During the video, he was interrupted by chimes signalling an announcement over the airport PA system.
“This sound, I swear — I hate this sound,” he said with the frustration of a person who has been stuck in an airport for way, way too long. “It’s everywhere, day and night.”
WATCH: Kontar talks of one of his not-so-good days at the airport
He says he tries to stay positive, because “otherwise, it’s better to die”.
He also acknowledged there were Syrian refugees in greater peril, but his situation reflected a humanitarian crisis.
“The minute the Turkish [airline] cancelled my ticket and did not allow me to board, it was not because of me, Hassan, it was because of my nationality,” he said.
“From that point, it became a general problem, not a personal one.”
But all hope isn’t loss.
The United Nations Refugee Agency has been in touch with him and has been working to get Malaysian officials to review his situation.
But the most hope is coming from a perhaps unlikely source: a group of residents in Whistler, Canada.
Canadian woman Laurie Cooper told CBC she came across Kontar’s story on Twitter and began to send him money for food. She also began looking into his options.
“Originally we were just trying to find a safe place for him to go,” Cooper was quoted as saying by news.com.au
“But when we started researching his options, there really weren’t any good [ones] and it occurred to us that probably the simplest thing to do was to sponsor him to come here.”
Now, Cooper and some friends have raised enough money to sponsor Kontar and have set him up with a job and accommodation in Whistler — if they can get him there.
They’ve sent a request to the Canadian immigration minister, asking him to allow Kontar to travel to Canada while his application for a temporary resident permit is processed.
His exasperation has reached its peak, so much so, that Kontar wrote a job application to NASA, asking them to send him to Mars on their next expedition.
Underneath a small description of his situation, Kontar listed reasons why the agency should consider him. “It’s very clear by now that there is no place for me on this earth as no country is allowing me in,” he wrote. “I have a lot of space movies experience so I know my way around a spaceship including space combat from star wars movies so it will not take long time for you to train me.”
Kontar says his desire to travel to Mars is genuine. “[If] they accepted me, I would go and never look back,” he said. “I cannot understand why there is so much hatred in the world, if I could escape that, I would.”
A number of media outlets compared Kontar’s case to The Terminal, a 2004 film starring Tom Hanks and inspired by the story of Mehran Nasseri, an Iranian refugee who spent 18 years living in the Charles De Gaulle airport in Paris, France.
“I love Tom Hanks, he’s an amazing actor with a great career,” Kontar said. “But it is kind of insulting because my life is the real show.
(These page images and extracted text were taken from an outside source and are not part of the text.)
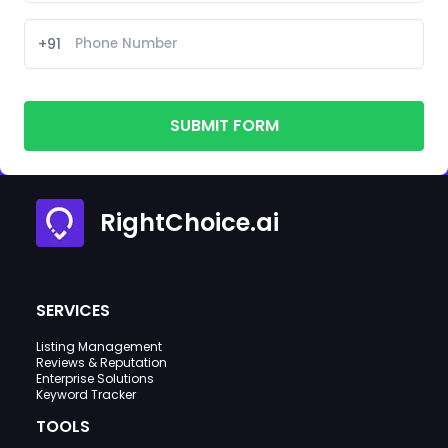
+91
SUBMIT FORM
RightChoice.ai
SERVICES
Listing Management
Reviews & Reputation
Enterprise Solutions
Keyword Tracker
TOOLS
It’s not a movie.”
Hassan’s sense of humour shines through in his posts. He caught up with the latest viral craze and did a Kiki challenge. The only difference, instead of a car, it was with airport luggage trolleys.
Hassan’s only window to the world is his mobile phone. That is his most important possession and he said that’s what keeps him sane.
He chats with his mother often and always puts on a brave front, not wanting her to get worried. He also uses it to update his social network. His timeline is filled with encouraging messages from strangers and friends he made at the airport.
He has also begun his own little ‘garden’ tending to it, which he says helps keeping him sane.
We really wish, his ordeal comes to an end soon.